Sure the aerospace industry is going gangbusters, but that doesn't necessarily mean it's a sure bet for investors.

Commercial airline manufacturers have a backlog of orders that in the case of some companies runs more than five years into the future. And though the orders of today become the revenue of tomorrow, that might not mean rising share prices.

"The issue is how much of that strength is reflected in the stocks—and a lot of it is in the stocks," says Chief Equity Strategist Bob Toomey of E.K. Riley Investments. "From an investment standpoint, what's your risk/reward? I don't see the risk/reward as attractive."

Toomey has a "hold" rating on Boeing , but rates avionics, controls and sensors maker Esterline Technologies an "accumulate."

But there's been talk among market-watchers of the possibility of a "super cycle" in the industry, Toomey says. High oil prices are driving demand for more fuel-efficient planes, such as Boeing's 787, and demand out of Asia is surpassing any level it's ever reached in previous cycles. Eastern European and Russian airlines are also vying for more commercial aircraft than they have in the past.
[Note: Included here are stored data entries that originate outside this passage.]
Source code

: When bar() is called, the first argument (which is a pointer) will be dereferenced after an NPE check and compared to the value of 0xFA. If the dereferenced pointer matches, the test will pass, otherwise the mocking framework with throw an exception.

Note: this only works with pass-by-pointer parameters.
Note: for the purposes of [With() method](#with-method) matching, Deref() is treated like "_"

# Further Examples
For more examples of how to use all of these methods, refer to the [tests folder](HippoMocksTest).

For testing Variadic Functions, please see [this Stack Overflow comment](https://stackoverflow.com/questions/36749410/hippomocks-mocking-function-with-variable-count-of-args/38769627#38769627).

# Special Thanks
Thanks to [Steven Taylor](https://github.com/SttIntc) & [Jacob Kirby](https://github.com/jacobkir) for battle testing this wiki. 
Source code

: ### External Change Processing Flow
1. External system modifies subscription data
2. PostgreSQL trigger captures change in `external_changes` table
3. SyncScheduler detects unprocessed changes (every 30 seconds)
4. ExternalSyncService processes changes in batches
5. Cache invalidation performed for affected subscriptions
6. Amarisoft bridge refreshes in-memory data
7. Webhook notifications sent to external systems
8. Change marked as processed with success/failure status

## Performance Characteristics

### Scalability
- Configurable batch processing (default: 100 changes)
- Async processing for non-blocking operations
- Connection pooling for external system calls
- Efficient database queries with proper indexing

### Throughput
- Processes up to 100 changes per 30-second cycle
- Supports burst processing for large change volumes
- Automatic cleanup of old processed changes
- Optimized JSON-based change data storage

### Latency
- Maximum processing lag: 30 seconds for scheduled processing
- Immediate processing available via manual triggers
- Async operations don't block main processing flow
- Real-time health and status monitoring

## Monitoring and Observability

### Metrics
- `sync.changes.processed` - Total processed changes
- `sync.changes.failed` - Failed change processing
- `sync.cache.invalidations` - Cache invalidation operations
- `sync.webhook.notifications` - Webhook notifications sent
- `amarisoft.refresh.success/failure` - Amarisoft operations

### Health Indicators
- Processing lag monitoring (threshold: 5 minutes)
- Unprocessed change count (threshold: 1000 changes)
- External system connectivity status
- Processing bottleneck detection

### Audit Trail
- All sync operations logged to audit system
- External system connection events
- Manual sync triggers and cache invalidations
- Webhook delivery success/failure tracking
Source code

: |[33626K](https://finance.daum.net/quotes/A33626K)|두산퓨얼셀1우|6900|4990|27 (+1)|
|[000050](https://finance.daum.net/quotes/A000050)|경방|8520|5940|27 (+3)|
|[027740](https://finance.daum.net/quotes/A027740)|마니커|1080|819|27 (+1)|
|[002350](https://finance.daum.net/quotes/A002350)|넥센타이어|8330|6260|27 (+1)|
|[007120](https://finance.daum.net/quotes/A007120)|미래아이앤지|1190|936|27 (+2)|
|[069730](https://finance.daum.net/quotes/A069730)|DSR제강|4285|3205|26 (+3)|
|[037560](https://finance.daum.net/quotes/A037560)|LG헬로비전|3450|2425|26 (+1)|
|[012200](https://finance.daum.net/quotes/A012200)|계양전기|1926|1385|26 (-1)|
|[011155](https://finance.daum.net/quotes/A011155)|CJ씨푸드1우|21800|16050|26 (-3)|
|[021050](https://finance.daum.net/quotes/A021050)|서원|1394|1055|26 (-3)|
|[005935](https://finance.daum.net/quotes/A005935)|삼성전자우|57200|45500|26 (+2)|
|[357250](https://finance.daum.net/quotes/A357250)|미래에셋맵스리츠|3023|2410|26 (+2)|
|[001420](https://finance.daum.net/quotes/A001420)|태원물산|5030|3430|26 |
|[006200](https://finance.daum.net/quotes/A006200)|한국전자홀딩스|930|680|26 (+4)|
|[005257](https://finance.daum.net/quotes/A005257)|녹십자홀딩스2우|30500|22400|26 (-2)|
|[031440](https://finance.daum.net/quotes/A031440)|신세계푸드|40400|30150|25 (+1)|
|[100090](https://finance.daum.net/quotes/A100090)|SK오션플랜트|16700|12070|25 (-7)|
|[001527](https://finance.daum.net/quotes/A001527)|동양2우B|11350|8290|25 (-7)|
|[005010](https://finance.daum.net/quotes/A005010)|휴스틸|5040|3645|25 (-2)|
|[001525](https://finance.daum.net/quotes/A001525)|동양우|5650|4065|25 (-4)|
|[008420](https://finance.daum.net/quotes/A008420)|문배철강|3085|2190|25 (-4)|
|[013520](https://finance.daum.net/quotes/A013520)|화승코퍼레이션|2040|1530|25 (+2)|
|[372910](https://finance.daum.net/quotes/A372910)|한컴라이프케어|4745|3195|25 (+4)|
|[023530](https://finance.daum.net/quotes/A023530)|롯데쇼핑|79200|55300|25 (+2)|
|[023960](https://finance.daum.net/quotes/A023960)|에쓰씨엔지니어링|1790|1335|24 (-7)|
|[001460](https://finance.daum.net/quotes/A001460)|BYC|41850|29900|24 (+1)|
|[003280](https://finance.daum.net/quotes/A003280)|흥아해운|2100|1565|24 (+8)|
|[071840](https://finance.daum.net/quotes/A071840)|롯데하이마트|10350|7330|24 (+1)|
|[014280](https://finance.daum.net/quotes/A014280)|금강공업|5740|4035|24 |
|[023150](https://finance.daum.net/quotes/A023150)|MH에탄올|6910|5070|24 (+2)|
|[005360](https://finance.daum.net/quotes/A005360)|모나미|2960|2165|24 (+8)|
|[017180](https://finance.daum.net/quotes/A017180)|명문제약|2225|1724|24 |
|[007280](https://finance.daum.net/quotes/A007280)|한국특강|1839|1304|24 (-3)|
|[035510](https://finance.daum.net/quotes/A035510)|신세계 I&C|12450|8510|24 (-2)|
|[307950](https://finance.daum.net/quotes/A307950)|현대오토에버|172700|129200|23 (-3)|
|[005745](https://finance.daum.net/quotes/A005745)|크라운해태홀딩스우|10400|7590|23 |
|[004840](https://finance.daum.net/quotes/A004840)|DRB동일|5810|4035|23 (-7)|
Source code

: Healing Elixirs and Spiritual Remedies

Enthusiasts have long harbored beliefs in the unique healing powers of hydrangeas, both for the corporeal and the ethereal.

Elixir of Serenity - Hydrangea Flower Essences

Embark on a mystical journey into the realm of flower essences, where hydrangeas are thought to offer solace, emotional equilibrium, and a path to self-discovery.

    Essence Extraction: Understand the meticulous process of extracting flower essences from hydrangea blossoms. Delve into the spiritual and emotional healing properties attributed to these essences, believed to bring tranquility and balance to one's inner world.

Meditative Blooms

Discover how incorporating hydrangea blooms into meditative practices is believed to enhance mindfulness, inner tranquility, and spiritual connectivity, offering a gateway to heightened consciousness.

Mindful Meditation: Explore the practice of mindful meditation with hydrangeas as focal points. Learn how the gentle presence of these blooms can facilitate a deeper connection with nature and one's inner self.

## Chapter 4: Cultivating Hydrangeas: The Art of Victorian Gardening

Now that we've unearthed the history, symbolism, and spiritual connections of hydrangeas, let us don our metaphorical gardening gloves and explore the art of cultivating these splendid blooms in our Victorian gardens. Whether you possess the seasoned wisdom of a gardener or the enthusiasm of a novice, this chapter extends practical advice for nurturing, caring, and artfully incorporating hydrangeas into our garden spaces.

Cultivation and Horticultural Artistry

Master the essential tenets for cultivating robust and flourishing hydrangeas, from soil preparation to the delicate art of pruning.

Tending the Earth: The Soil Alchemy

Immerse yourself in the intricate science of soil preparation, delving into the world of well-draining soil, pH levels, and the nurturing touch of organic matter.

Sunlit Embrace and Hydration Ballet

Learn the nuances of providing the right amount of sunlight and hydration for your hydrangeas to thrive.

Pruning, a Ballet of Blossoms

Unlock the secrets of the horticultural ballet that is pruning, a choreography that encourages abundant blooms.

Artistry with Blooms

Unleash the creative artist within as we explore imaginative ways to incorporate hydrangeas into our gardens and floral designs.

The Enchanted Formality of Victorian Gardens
Other analysts take a more sanguine view of the aircraft makers and parts suppliers. JSA Research follows about two dozen aerospace stocks, says analyst Paul Nisbet, who recommends almost every company in the sector. He sees continuing strength on both the commercial and military sides "for at least a couple years."

In the long term, both analysts like the commercial companies more than the heavily defense-dependent firms.